The History department is currently without question the best equipped department in the country – and one of the best in the whole Anglo-American academic world – for the teaching and study of the history of West Africa. The department currently has 5 historians specialising in the history of different aspects of the West African past, a situation that is almost unique in British academic history.
Current staff members include Bronwen Everill (Abolition and Humanitarianism in Liberia and Sierra Leone; Consumer cultures in West Africa and the Atlantic World); Toby Green (Precolonial West Africa; Atlantic slavery; oral history; economic history); Vincent Hiribarren (space and borders in Africa; the history of Borno in northern Nigeria; archives); Tim Livsey (Universities in West Africa and their role in creation of colonial and postcolonial subjects); and Sarah Stockwell (British colonialism in twentieth-century Africa, especially in relation to the history of colonial development and welfare, end of empire).

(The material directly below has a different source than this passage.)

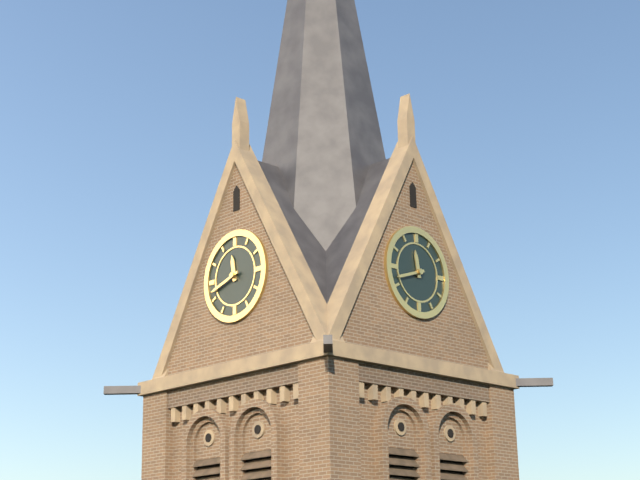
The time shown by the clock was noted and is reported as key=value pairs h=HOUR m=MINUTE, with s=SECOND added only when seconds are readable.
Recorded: h=11 m=42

Dr Hiribarren has just been appointed as Lecturer in Modern African History (from July 1st 2015), alongside Dr Green (Lecturer in Lusophone African History and Culture) and Dr Stockwell (Senior Lecturer in Imperial & Commonwealth History) as a permanent staff member, and so the department offers a real research strength in West African history from the distant past to the present day.

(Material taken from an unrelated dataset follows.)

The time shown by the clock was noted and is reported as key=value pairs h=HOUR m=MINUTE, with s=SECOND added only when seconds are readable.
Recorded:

Toby Green said: “The current strength in West African history is a great feature of the current History department, and a unique opportunity for students to learn more about a region of the world which is becoming of increasing geopolitical significance, but remains very poorly studied and understood. It’s a real privilege to teach in a department where students can learn about everything from the Historical Origins of Economic Underdevelopment in Africa, through abolition and imperialism and their impacts in West Africa, to the history of colonial and postcolonial Nigeria. I find that students are very keen to learn about something about which they often know very little beforehand, and the chance to learn from specialists and with the latest research is something that they seize with both hands. This is also filtering through to a thriving research culture and the development of new areas of wider impact in the public sphere.”
One of these is the new OCR A Level option in Precolonial African Kingdoms, currently being developed by the OCR in collaboration with Dr Green. This is the first time that precolonial African history has been offered at A Level in British schools, and will also see for the first time an OCR-KCL prize in Precolonial African history being offered for the best A level student essay in the area.
OCR Interview with Dr Toby Green
Dr Hiribarren added:
“Quite strikingly, our students know that Africa has a very long history but they have never studied it before. Archaeologists, anthropologists, linguists, geographers and historians have now gathered so much material that it has become difficult to choose which aspect of African History to study! The continent is often depicted in rather pessimist terms but there is so much more to say about one billion of Africans. Our modules at King’s College London clearly show the wealth of Africa but also link Africa to the rest of the planet. We believe this is the strength of our teaching at Kings as we can relate the history of specific countries such as Nigeria to wider themes relevant in other parts of the world.”